Тот согласно кивнул:
– Вся эта инородческая братия, пробравшаяся в Москву, уже, кажется, уверилась вполне, что может попирать нас, великороссов!
«Передовые идеи» вбивались пролетарским молотом, внедрялись штыком. Они находили горячую поддержку среди черни – дезертиров, не желавших воевать, жулья, выпущенного из тюрем, бродяг и бездельников.
Под горой растет ольха
В «Праге» после октябрьского переворота, кроме подскочивших цен, внешне почти ничего не изменилось. Кухня отменная, слуги вышколенные. Но словно над всей прежней легкой и беззаботной атмосферой пронеслось что-то темное, тревожное.
Братья выпили бутылку хорошей мадеры, съели обед и вновь оказались на Арбатской площади. Иван Алексеевич ткнул пальцем в пожелтевшую, чудом сохранившуюся афишку, висевшую на фонарном столбе. Грустно усмехнулся:
– До чего бестолковы чиновники, рвущиеся к власти! Эта бумажка выказывает их полными дураками.
Юлий прочитал:
«Комиссара Государственной думы М. В. Челнокова
В городе были случаи арестов и обысков, произведенные лицами явно злонамеренными. Объявляю, что по соглашению моему с Комитетом Общественных Организаций аресты и обыски могут быть производимы лишь на основании приказов, подписанных комиссаром М. В. Челноковым, командующим войсками А. Е. Грузиновым, председателем Комитета Общественных Организаций Н. М. Кишкиным, начальником милиции А. М. Никитиным. 2 марта 1917 г.».

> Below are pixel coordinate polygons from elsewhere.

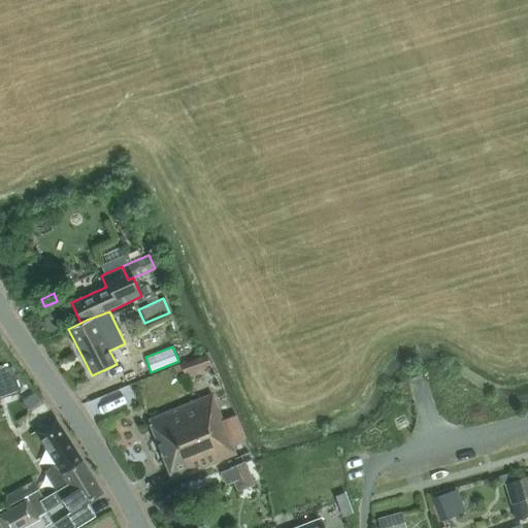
[(11,367),(0,370),(0,398),(20,391),(11,367)]
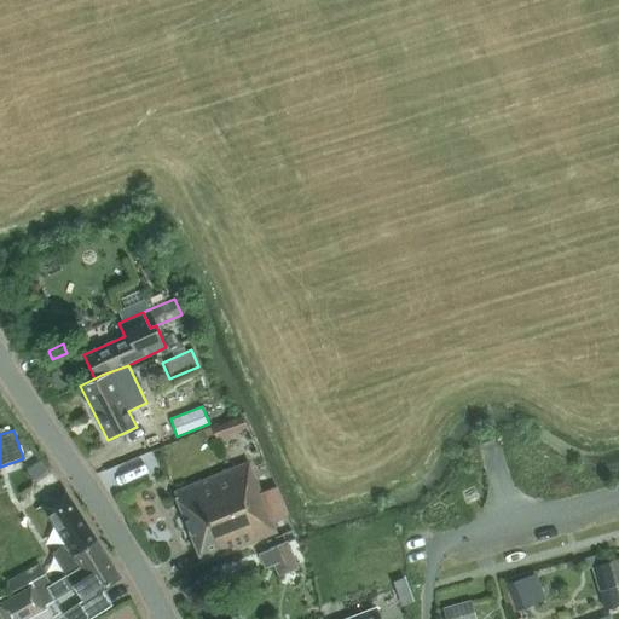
[(40,458),(25,468),(34,480),(48,470),(40,458)]
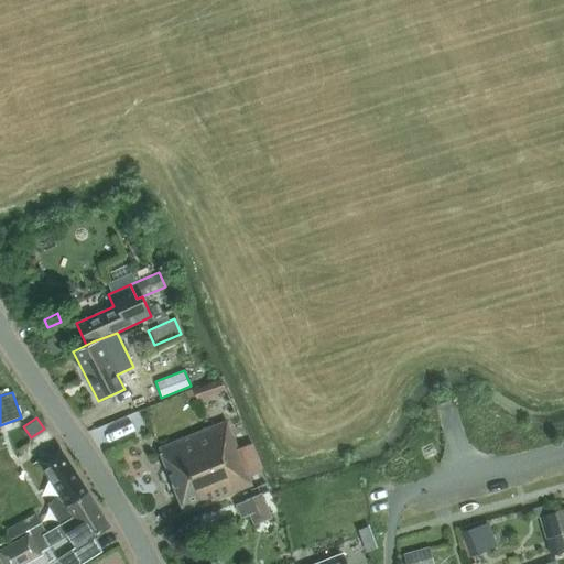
[(226,421),(158,448),(183,512),(251,485),(245,469),(237,448),(226,421)]
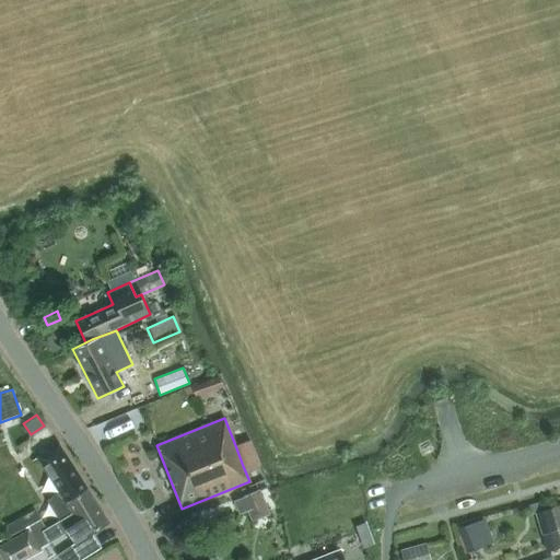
[(76,517),(96,503),(59,444),(37,457),(62,498),(50,504),(60,520),(60,521),(72,513),(76,517)]
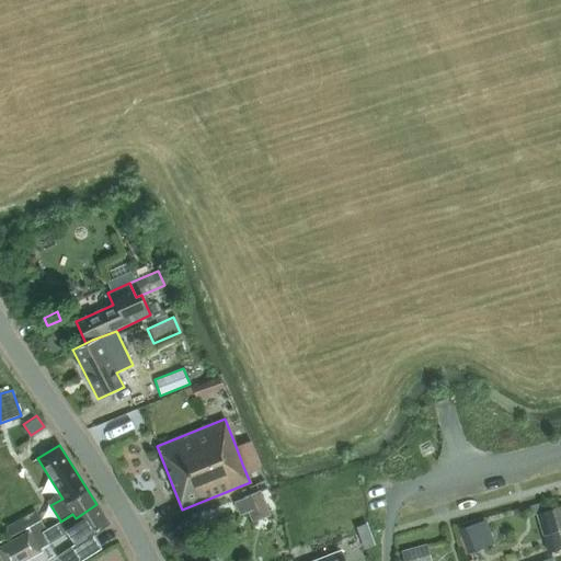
[(252,521),(268,514),(259,491),(242,497),(233,502),(238,515),(248,511),(252,521)]
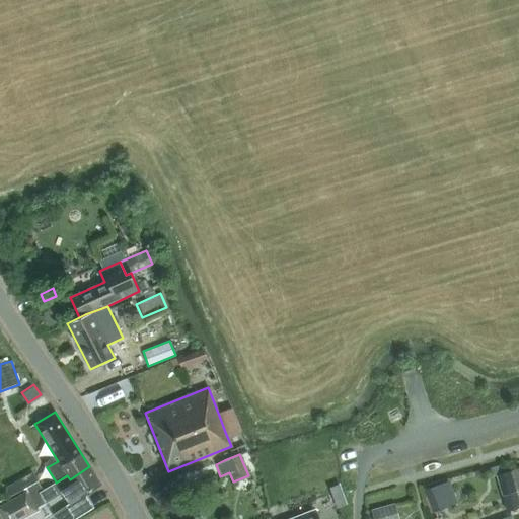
[(42,490),(39,493),(41,497),(45,503),(62,492),(69,502),(69,503),(83,494),(97,486),(100,484),(89,466),(70,479),(67,475),(56,483),(56,482),(42,490)]
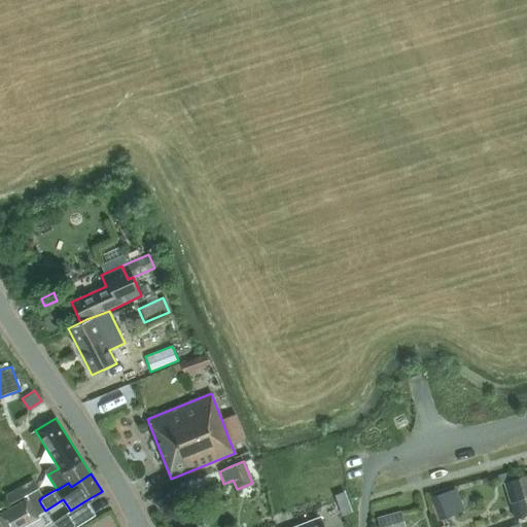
[(526,500),(526,473),(518,478),(525,501),(526,500)]
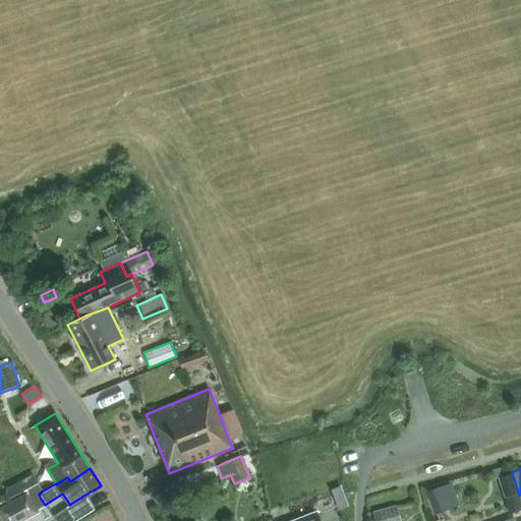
[(502,475),(497,477),(502,496),(507,513),(520,509),(520,507),(517,491),(511,472),(502,475)]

Иван Алексеевич в первый раз за день улыбнулся:
– Представь: к насмерть перепуганному обывателю ворвались аферисты, суют хозяевам под нос якобы ордер на обыск и выемку. Несчастный обыватель что, графологическую экспертизу проводить будет? Да он не только не знает подписей Челнокова или Никитина, он имена их вряд ли слыхал. А вот сочиняли ведь «объявления», печатали, «доводили до сведения». Господи, среди кого мы живем?
Юлий согласно кивнул:
– Большевики и те, кто примазался к революции, шарят по домам, когда им хочется. Говорят, Цетлиных обыскивали. Унесли много ценностей.
– Нынче обыски стали как бы способом обогащения тех, кто втерся во власть.
– Цетлины, положим, богатые люди. У них плантации кофейные и табачные где-то в Южной Америке. А вот когда грабят какого-нибудь несчастного врача или журналиста – это истинное злодейство.
– Журналисты, журналисты… А кто, как не журналисты и литераторы, на протяжении нескольких десятилетий развращали толпу? – гневно сверкнул глазами Бунин. – Прививали ненависть к интеллигенции, к помещикам, призывали уничтожить «проклятых эксплуататоров», восхваляли разгул и анархию… Все это делала зловредная пишущая братия.